All yesterday, my brain returned to Salman Rushdie, who was attacked on Friday night by a man with a knife. Yesterday morning, the news came that he was on a ventilator, and I dreaded where this story was headed. But this morning, he's speaking. Still, his injuries are so severe that in some ways, it seems shocking. Yet in others, it seems like the logical outgrowth of the times we live in--and a fearsome road sign. How does this trajectory end? In armed civil war, as in the nineteenth century in so many countries? Or with more of us taking more precautions of all kinds?

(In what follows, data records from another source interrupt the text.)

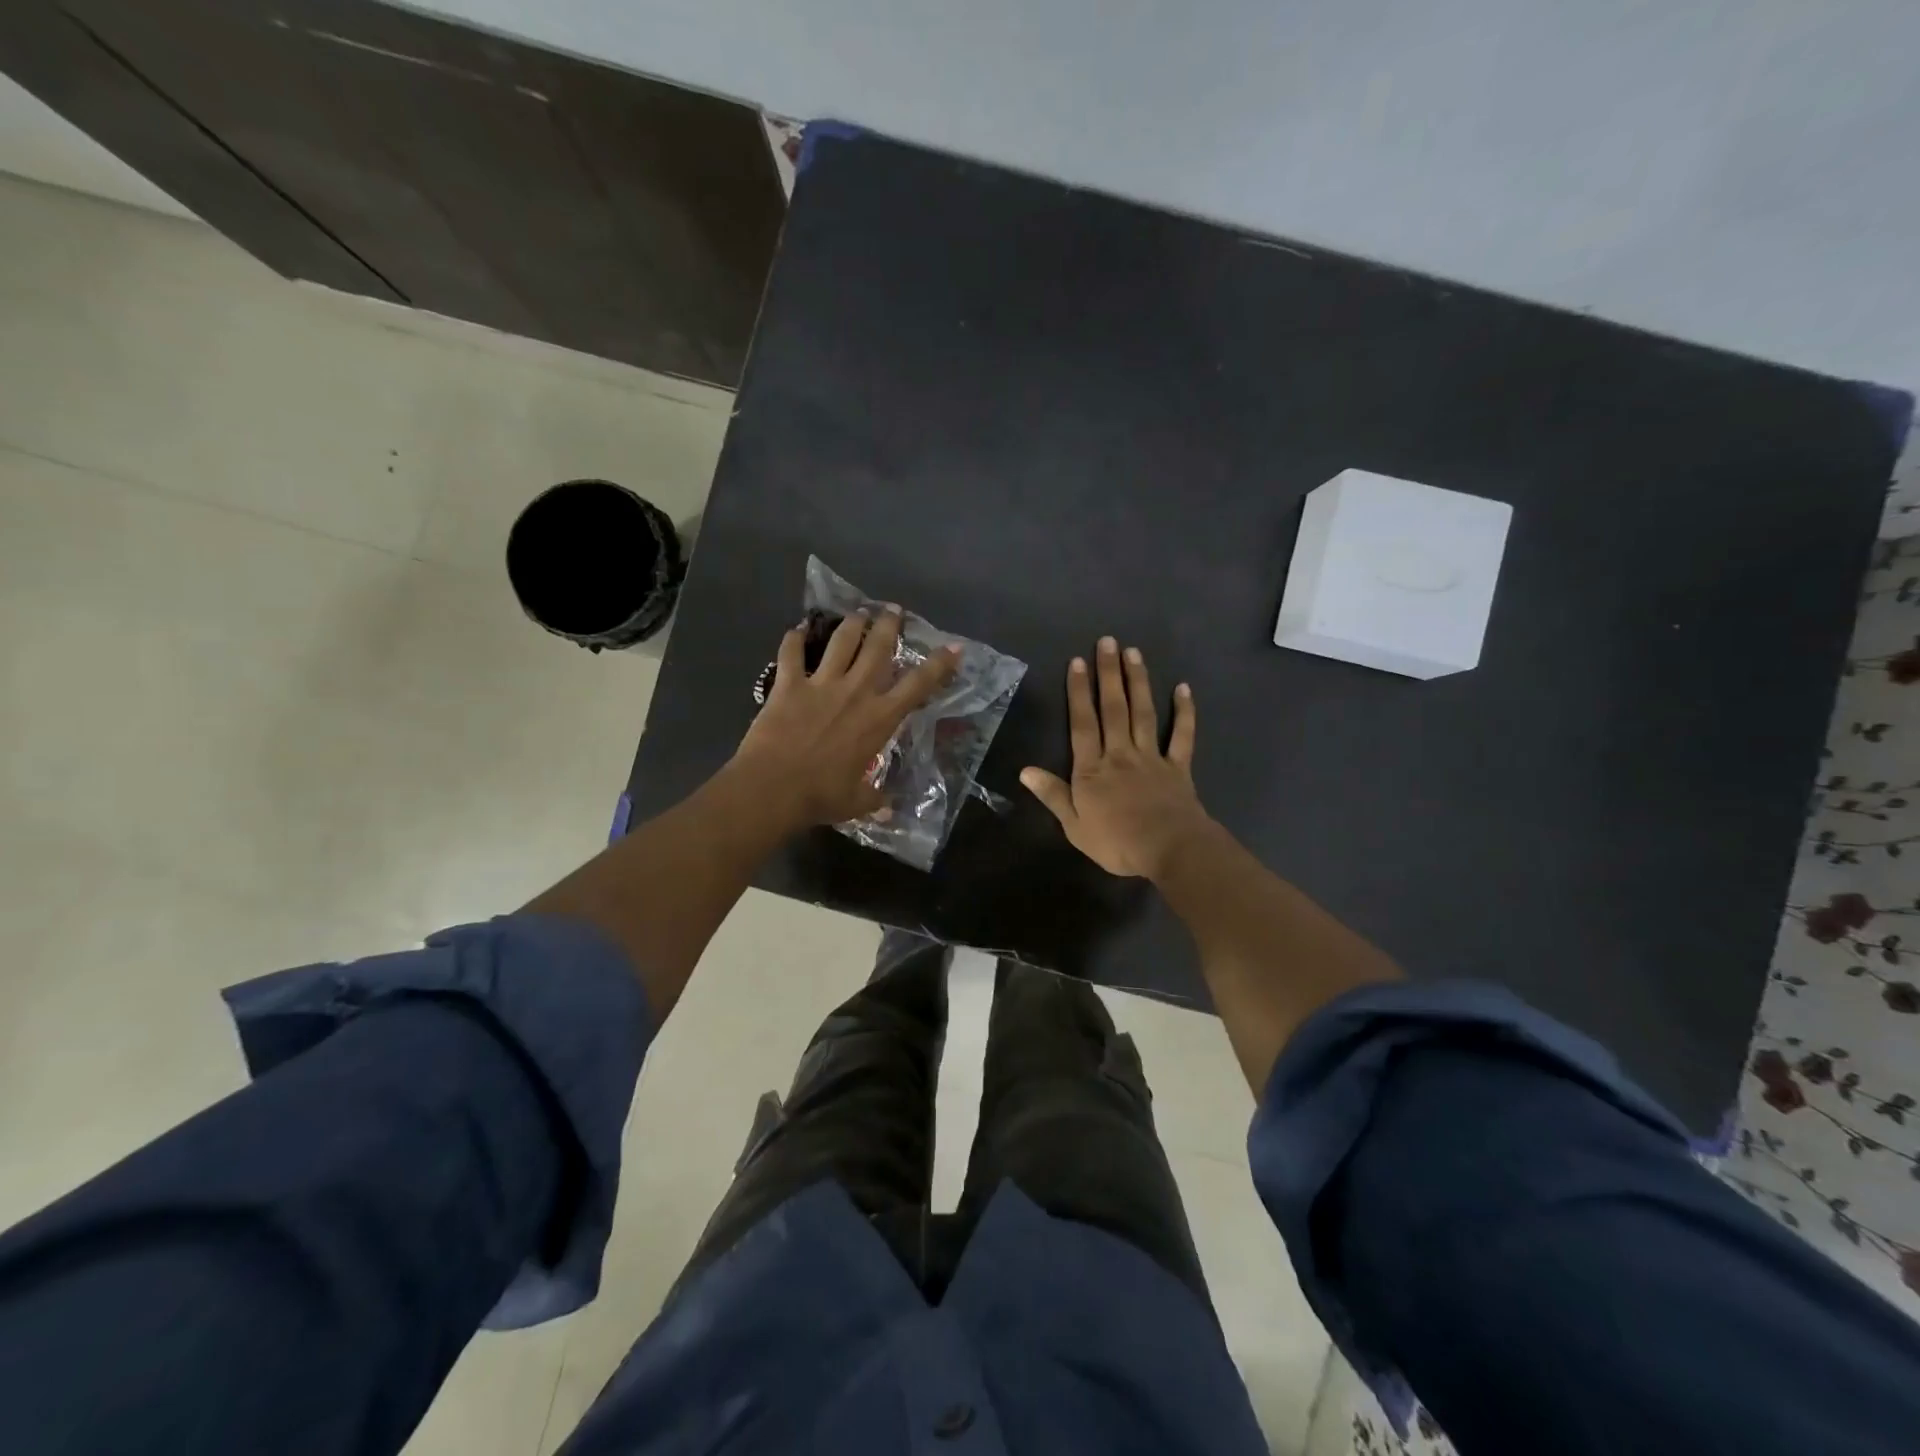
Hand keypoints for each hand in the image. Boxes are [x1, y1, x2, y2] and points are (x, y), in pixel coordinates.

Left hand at [731, 608, 960, 830]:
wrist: (774, 788)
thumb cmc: (822, 796)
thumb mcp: (857, 802)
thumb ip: (875, 799)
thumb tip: (888, 809)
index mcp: (880, 718)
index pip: (918, 685)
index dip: (939, 664)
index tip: (953, 646)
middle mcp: (856, 692)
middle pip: (878, 648)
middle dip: (889, 625)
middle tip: (893, 610)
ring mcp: (821, 684)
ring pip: (841, 642)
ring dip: (852, 624)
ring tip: (857, 613)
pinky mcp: (788, 684)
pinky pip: (791, 653)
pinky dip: (793, 639)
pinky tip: (796, 630)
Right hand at [1021, 637, 1211, 879]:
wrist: (1170, 850)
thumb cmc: (1117, 842)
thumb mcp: (1074, 826)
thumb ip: (1053, 795)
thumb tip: (1025, 770)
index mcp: (1092, 769)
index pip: (1083, 724)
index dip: (1078, 692)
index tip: (1077, 663)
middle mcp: (1120, 754)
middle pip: (1113, 708)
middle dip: (1108, 674)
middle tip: (1107, 642)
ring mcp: (1151, 757)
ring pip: (1143, 713)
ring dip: (1138, 681)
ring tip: (1133, 653)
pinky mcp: (1178, 767)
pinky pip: (1182, 735)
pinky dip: (1184, 712)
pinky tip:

As I thought about Rushdie, about attacks on artists, my thoughts drifted to my own work. While my mean inner voice sneered that I needn't worry, my rational brain thought about my work that would challenge those of a traditional Christian faith . . . or those with a traditional view of gender . . . or those with specific views of what should be taught in the classroom. While most of us won't face the kind of severe threat that Rushdie has faced (hopefully we won't), we are none of us as safe as we might think we are.
I have been getting back to poetry writing, after a season of being mostly away--in part because of my broken wrist, in part because of moving. Three weeks ago, these lines came to me as I thought about my spouse and myself and the ways that we have such different interests and how it can be hard for me to understand his approach and how he might be baffled at my midlife shift to seminary:
He's never seen a wall
he didn't dream of moving.
She rewrites every sacred text.
I thought these lines might make a good poem, and I tried. That approach went nowhere in the first incarnation.
But as I read updates and tweets and posts from the Churchwide Assembly* for the ELCA (which is the group of moderate, mainstream Lutherans which is one of my current worshipping preferences), my poem went a different direction and became something more interesting. I had a glimpse of it and wrote this tweet:
"Wrestling with a poem that will include this line: 'She rewrites every sacred text.' It will include chickens and drying herbs and a churchwide meeting in a far away place. And some sort of art with fabric."